Он присутствовал при сожжении Крочоне в Борго делле Грацие. Люди бурно обсуждали события в Анконе, где полиция убила двух молодых людей. Восставшие угрожали повесить генерала Альярди в Равенне. Какой-то берсальер упал, убитый из пистолета другим солдатом. Стачка парализовала всякую гражданскую активность. Десятки остановившихся поездов вытянулись в линию до самого горизонта. Когда Де Амбрис начал говорить на площади Гарибальди, Фламандец внимательно посмотрел на него и пожал плечами: общим у них было только имя. Толпа осадила печи завода Альварози; люди хотели захватить сырой хлеб, чтобы спасти население от голода. Это — враги тех, кто сбросил с моста Сан Джованни, почувствовал фламандец; и, поскольку им не удавалось снять с петель задвижку, он примкнул к их делу, заявив:
— Дайте-ка я попробую!
Он сконцентрировался, чтобы увеличить силу,
— Ты из наших? — спрашивали его, сжимая в объятиях.

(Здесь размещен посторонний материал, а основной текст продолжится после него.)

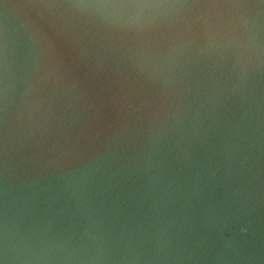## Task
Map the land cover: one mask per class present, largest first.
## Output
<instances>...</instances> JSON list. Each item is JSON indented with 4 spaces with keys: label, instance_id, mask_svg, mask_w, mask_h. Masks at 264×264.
Instances as JSON below:
<instances>
[{
    "label": "water",
    "instance_id": "water-1",
    "mask_svg": "<svg viewBox=\"0 0 264 264\" xmlns=\"http://www.w3.org/2000/svg\"><path fill=\"white\" fill-rule=\"evenodd\" d=\"M0 264H264V0H0Z\"/></svg>",
    "mask_w": 264,
    "mask_h": 264
}]
</instances>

Тот же вопрос ему задали, когда для группы с зелено-красным знаменем он перевернул автомобиль перед зданием Префектуры; и когда, встав на сторону небрежно одетого партера, сорвал занавес Боргезе в Королевском Театре, где какой-то тенор, поклонник Де Амбриса, пел «И сияют звезды».
Вечер для него оказался весьма грустным.
Он пошел по направлению к памятнику Верди, расположенному напротив вокзала. Его установили во время его отсутствия, и он показался ему великолепным: мрамор был обработан с мастерством древних египтян. Он погладил его, думая: жаль, что не пришлось над ним поработать. Он уселся под табличкой с надписью «Ксименес», а на пустынную площадь опускался закат. Это был первый миг покоя. Вереница статуй, изображавших героев произведений Верди, тонула в контражуре; словно и в Парме тоже существовала земля мертвых, отделенная от другой земли, земли живых, на которой еще тащили флаги и выворачивали фонари.
В ближайших нишах Риголетто, в эксгибиционистском порыве, казалось, вот-вот взлетит с пьедестала; а Трубадур закутался в плащ и, опустив голову, сосредоточился на мыслях о мраке своей судьбы. «Две мои души, — подумал Фламандец, — и между ними пустота, как и во мне».
Он обрадовался, потому что мысль была красивая.
— Ты из наших? — крикнул он, чтобы поиздеваться над собой, пустоте площади. Из наших, подтвердила пустота. Фламандец просто зашелся смехом; когда он попытался умерить его и смеяться про себя, ему помешало чувство тоски.
С противоположного края площади подошел какой-то старик. Некоторое время он прятался на фоне статуй, потом поднял ружье.
— Я за тобой весь день слежу, — сказал он. — То, что ты сделал, бессмысленно. Таким сумасшедшим может быть только шпион или провокатор.
Фламандец промолчал.
— Ты за кого? — спросил старик.
— Ни за кого, — ответил он. — Я никому не принадлежу. Даже себе. Потому что не понимаю себя. А то, чего не понимаешь, тебе не принадлежит.
Пристально разглядывая старика, он вспомнил, что уже видел его: утром, когда приехал. Он встал, и они пошли навстречу друг другу. Но Фламандец понял, что старик ждет ответа, который бы его убедил, и тогда он повернулся к нему спиной и пошел прочь. Он знал, что тот в него выстрелит. Но ему было наплевать.
Старик спустил курок, и звук выстрела замер где-то в нише Фальстафа.
Два дня он ездил по местам, которые в той или иной степени могли выступить свидетелями его краха. Дом в Гвасталле, в котором он родился и в котором сейчас, после смерти его родных, жили незнакомые люди. Стекольная фабрика в Тамелотте, где в возрасте десяти лет он научился тяжкому труду у доменных печей, унижающему человека. Публичные дома в Дозоло. Маленькие церкви в Ливелло, Палаццине и Бонелли, в которых он размышлял о той, которая, без сомнения, станет символом его будущего величия.